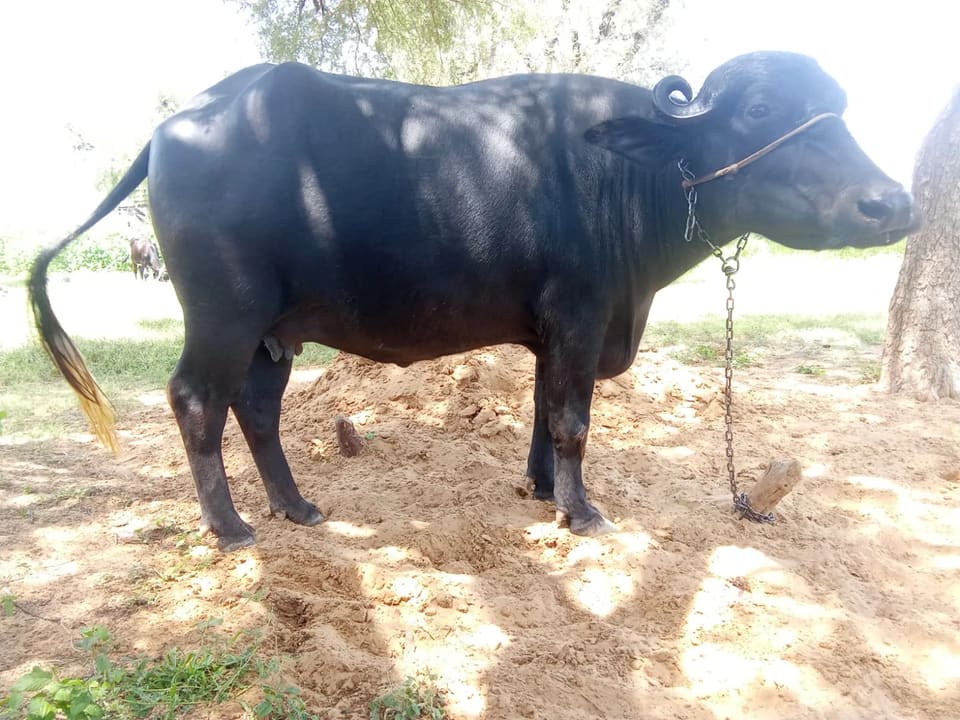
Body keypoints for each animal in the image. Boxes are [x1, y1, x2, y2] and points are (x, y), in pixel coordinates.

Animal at [30, 52, 918, 550]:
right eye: (761, 110)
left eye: (839, 108)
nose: (892, 204)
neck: (625, 179)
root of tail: (175, 129)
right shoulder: (580, 312)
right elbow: (573, 418)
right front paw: (582, 513)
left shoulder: (555, 331)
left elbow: (542, 410)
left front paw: (541, 491)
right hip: (223, 315)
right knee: (195, 402)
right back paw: (231, 527)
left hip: (273, 332)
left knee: (256, 409)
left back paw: (297, 506)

——

WHAT NEEDS TO BE DONE -> Your copy should hold all the data word for word. It should hold no pictures.

WRITTEN ANSWER ->
Body keypoints for each animal in the image. Boxes are [x1, y1, x2, y2] and points are (x, y), in pixel coordinates.

Animal at [30, 52, 918, 550]:
right eye: (761, 110)
left eye: (839, 108)
nose: (892, 204)
neck: (625, 179)
root of tail: (175, 129)
right shoulder: (580, 312)
right elbow: (573, 418)
right front paw: (582, 513)
left shoulder: (555, 331)
left elbow: (542, 410)
left front paw: (541, 491)
right hip: (223, 315)
right knee: (195, 402)
right back paw: (231, 527)
left hip: (273, 332)
left knee: (256, 409)
left back paw: (297, 506)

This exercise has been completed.